Krystal Burdette garnered a standing ovation for her interpretive dance to “Better Days are Coming.”

After being introduced to the crowd, an emotional keynote speaker, Robert Trumbo, stood with his back to the audience as he regained his composure while looking up at the image of King shown on a screen above his head. 

Robert Trumbo speaks about the life and legacy of Dr. Martin Luther King Jr. during the MLK Day event at First Baptist Church Second and Walnut Streets in Danville Monday afternoon.

Trumbo turned around and began to softly hum a post-Civil War African-American song, “Oh Freedom,” then in his deep, mellow voice, launched into singing the hymn. Audience heads started nodding, amens were said and a few more tears were wiped away.

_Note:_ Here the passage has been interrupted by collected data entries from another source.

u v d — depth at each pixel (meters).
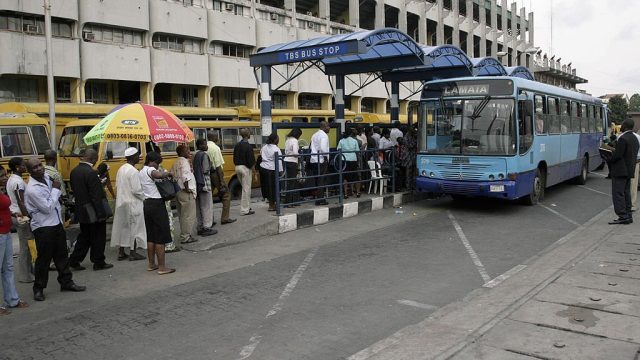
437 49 15.12
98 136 7.81
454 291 6.40
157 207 7.44
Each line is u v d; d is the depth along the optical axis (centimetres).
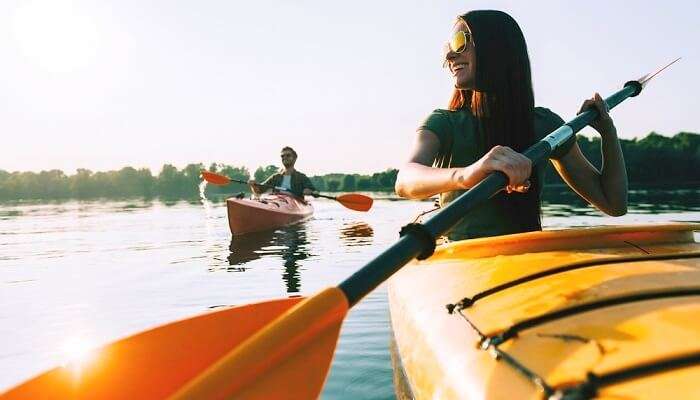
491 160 143
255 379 100
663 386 74
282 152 1377
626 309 103
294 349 105
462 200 135
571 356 90
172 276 547
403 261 122
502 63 203
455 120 208
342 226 1078
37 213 1984
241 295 452
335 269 568
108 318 391
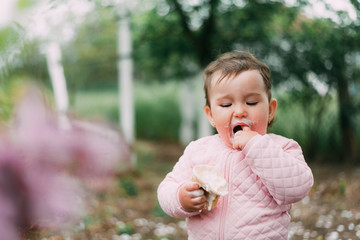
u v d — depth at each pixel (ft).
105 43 24.47
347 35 16.66
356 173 20.49
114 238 11.49
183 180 5.47
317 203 15.03
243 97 5.04
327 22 15.29
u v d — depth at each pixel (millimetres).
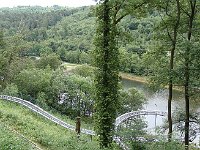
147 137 22688
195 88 25844
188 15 26906
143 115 59938
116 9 25641
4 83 65688
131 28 115188
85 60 121312
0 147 18625
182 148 20906
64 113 64312
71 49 141375
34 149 21594
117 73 26219
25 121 32938
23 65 69062
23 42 72375
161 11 28266
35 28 180000
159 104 74062
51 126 40500
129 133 22859
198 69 25078
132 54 92375
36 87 64938
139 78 101375
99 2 25203
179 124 29219
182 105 64750
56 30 175750
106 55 25781
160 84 27641
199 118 29375
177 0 26469
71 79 64812
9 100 54531
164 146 20781
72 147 24719
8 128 27188
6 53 66750
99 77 26156
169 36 27609
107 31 25578
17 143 20156
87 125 50469
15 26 185125
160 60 28391
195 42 25453
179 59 26422
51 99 64938
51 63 87562
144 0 25906
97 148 24984
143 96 67000
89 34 154000
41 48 129000
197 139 34500
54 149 24781
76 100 64812
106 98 26203
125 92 64562
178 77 25734
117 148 27922
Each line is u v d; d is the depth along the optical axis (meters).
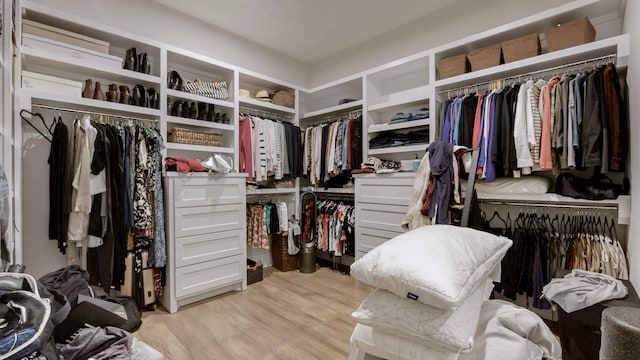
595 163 1.86
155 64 2.73
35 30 2.08
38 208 2.23
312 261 3.53
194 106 2.89
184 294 2.48
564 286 1.59
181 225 2.48
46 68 2.27
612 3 2.02
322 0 2.78
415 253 0.88
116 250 2.29
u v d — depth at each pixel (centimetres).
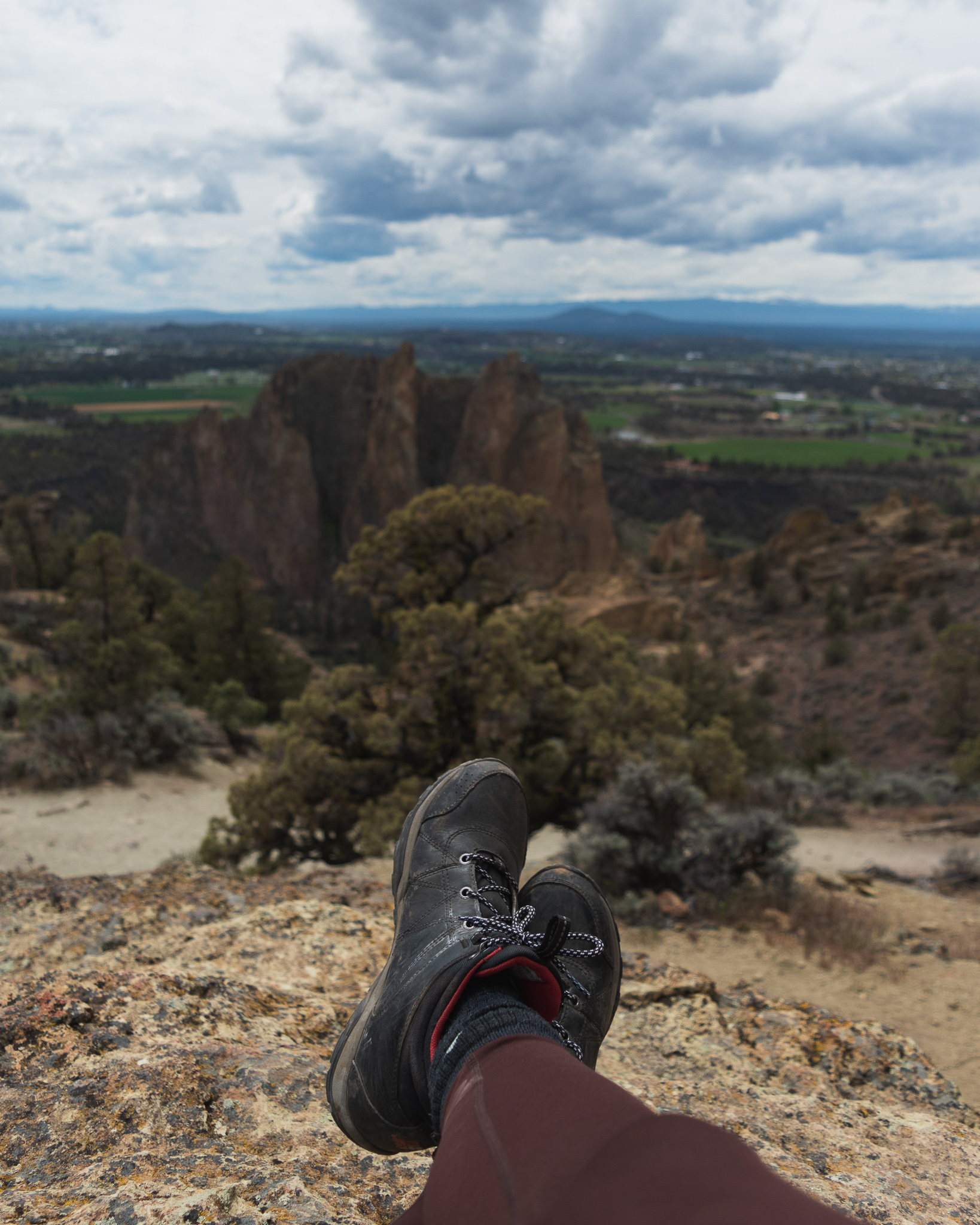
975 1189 255
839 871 1411
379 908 494
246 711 3541
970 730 4891
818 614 9469
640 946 832
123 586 3419
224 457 14650
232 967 376
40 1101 231
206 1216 178
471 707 1491
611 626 8631
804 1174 244
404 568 1831
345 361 15038
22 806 1978
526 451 13512
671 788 1009
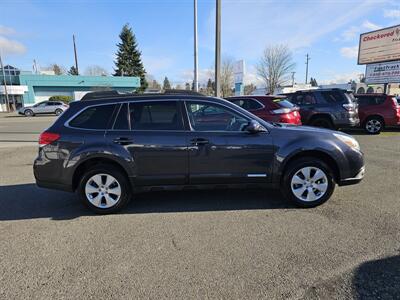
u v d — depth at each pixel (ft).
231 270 9.25
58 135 13.61
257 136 13.85
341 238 11.10
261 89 168.14
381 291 8.11
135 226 12.62
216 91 33.96
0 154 29.81
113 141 13.53
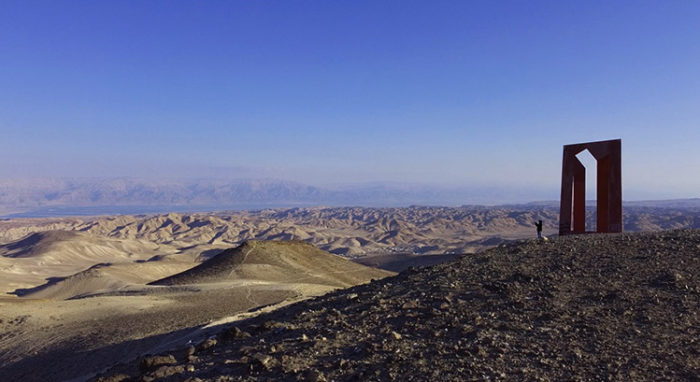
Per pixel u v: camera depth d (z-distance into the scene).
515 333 11.13
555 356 9.71
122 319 39.06
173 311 41.22
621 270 15.01
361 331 12.57
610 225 27.52
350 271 84.94
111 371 15.62
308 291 54.09
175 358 13.25
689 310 11.34
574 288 13.91
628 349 9.69
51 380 25.92
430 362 10.00
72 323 39.38
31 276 156.25
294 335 13.12
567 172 29.77
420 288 16.28
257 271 74.12
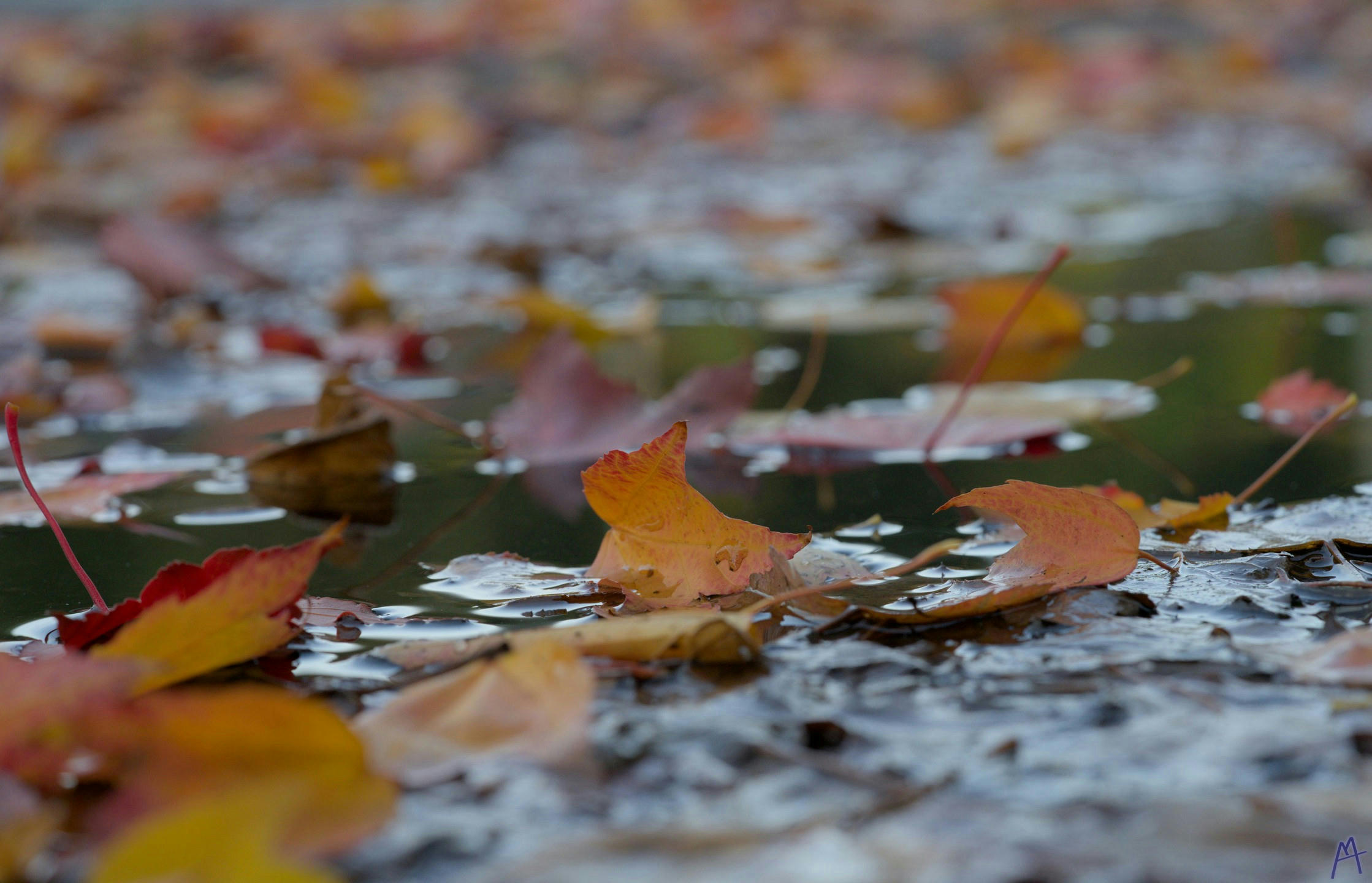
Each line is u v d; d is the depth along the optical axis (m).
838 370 1.38
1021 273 1.95
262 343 1.47
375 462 1.12
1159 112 4.02
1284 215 2.02
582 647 0.93
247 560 0.92
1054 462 1.11
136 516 1.07
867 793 0.88
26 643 0.96
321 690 0.93
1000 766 0.89
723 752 0.89
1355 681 0.91
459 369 1.45
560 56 5.50
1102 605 0.96
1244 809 0.87
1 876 0.86
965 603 0.95
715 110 3.89
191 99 4.18
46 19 6.71
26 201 2.63
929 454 1.13
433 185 3.01
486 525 1.06
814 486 1.09
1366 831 0.86
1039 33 5.82
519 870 0.86
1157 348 1.42
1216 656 0.93
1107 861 0.85
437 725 0.90
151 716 0.88
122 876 0.84
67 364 1.49
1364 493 1.05
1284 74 4.74
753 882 0.85
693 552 0.97
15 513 1.08
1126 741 0.89
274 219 2.59
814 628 0.95
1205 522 1.02
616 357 1.48
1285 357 1.33
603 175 3.14
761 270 2.03
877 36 6.04
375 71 5.24
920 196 2.74
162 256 1.80
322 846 0.87
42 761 0.88
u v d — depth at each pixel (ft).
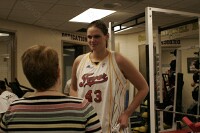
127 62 5.57
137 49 25.30
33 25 21.12
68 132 3.28
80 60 5.94
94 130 3.45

Following the song, Trumbo said he was not a public speaker, “but I’m going to speak today as a teacher,” since he was one for more than 30 years in the Danville school system.

Trumbo described King’s life and his teachings of non-violence when the black community was fighting for its human rights in the 1960s.

He also encouraged people to visit museums in Atlanta, Birmingham, Cincinnati and even in Maysville, in order to get a true feel for African-American history in this country.

Trumbo said he remembers freedom walks in the 1960s in larger cities around the country. King led only one march in Kentucky, in Frankfort. 

Trumbo added, “He also did it for us in Danville, Kentucky.”

He went on to say racism and racial violence still happens in America. But “fighting and stuff — that’s not getting it done,” Trumbo said, referring to recent racial riots.

“Don’t ever become compliant,” Trumbo told the crowd. “We always have to do a little check” to make sure society is fair for all people.

Trumbo ended the brief history lesson reciting in his booming voice the famous King quote, “Free at last! Free at last! Thank God Almighty, we are free at last!” as audience members jumped to their feet and cheered.

Krystal Burdette performs an interpretive praise dance to the song, “Better Days are Coming.”